Decided, today, to do a little walking and take a cue from Colin Fletcher, a very practcal but sometimes almost mystic man who has hiked lots of miles and written a lot of books. I'm reading one now:
and am a devotee of the backpacking guide he wrote with Chip Rawlins:
Colin's advice is to take time to see what's around you, and to just let the walk unfold on its own without a lot of your own expectations driving things.
So, although very urban, today's walk was only loosely planned and did take advantage of the Custis Trail, one of the urban forest gems here in Arlington VA. Very early in the hike a totally unexpected find - likely from the drenching rains of the past few days: huge mushrooms outside the local library:
These guys are 5-6 inches in diameter and seemed to be only in this one spot.
Here's a closup showing how unusually thick they are - way thicker than a portabello in the grocery store:
. I left them in place. But they look like they'd make a meal, easy.
The Custis Trail is a mixed use trail, for bicycles and pedestrians. Blacktop, well signed, and with some short but steep hills, the trail attracts enthusiastic riders of skinny tire road bikes who attempt to make the best of speed possibilities. Having biked this part of the trail myself, I could only smile tolerantly as guys whizzed by enjoying the thrill of speed, and demonstrating their skill at not quite hitting slowpoke pedestrians.
Near my place, the Custis Trail parallels Interstate 66, a road with continuous, noisy traffic. But parts of the trail are behind one of those sound walls you see near interstates. I was totally amazed at how much the walls cut the noise of the road. By 90%, perhaps. If you're looking for forest solace next to a freeway, the barriers really help.
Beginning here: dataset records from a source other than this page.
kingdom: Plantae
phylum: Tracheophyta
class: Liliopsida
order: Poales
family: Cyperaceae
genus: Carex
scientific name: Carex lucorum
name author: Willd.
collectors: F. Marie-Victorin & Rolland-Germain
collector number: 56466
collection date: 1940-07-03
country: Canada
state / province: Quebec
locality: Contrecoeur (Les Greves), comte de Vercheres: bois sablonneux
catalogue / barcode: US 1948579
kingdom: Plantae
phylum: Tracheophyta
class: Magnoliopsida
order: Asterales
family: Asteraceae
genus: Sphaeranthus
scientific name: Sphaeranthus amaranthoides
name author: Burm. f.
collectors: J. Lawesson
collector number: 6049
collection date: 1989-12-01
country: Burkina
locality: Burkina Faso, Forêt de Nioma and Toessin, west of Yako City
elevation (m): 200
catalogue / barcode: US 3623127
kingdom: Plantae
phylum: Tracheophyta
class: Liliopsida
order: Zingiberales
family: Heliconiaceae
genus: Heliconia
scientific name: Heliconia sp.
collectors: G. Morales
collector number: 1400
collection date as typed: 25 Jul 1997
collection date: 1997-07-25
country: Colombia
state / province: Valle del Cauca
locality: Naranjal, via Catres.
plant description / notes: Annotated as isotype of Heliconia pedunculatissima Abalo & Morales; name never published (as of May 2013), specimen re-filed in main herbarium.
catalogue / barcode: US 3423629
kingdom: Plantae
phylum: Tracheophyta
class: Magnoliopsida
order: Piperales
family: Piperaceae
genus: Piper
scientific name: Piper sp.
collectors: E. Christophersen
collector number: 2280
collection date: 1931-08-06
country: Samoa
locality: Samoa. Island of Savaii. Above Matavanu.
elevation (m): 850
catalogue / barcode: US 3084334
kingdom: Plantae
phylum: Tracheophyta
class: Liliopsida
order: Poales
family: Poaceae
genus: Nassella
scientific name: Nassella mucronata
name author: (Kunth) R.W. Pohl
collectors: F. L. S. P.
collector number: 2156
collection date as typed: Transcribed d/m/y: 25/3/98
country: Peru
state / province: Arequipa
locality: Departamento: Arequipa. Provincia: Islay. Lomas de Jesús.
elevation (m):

My own bikes are a mountain bike and a touring bike. Neither has a good body position for this pinched nerve problem I'm attempting to heal. However there is a shared bicycle program here called Capitol BikeShare that rents, inexpensively, bikes with an upright posture, like a comfort bike, from over 200 unmanned bike stations around the area.
. I think that getting with this program will get me out on the roads and trails until I'm ready for the more forward posture of my own bikes. The nearest bike stand is only two blocks from my home.
So the walk was a good one, and added 4 miles to my Virtual Appalachian Trail Hike. Nice day. Keeps me moving!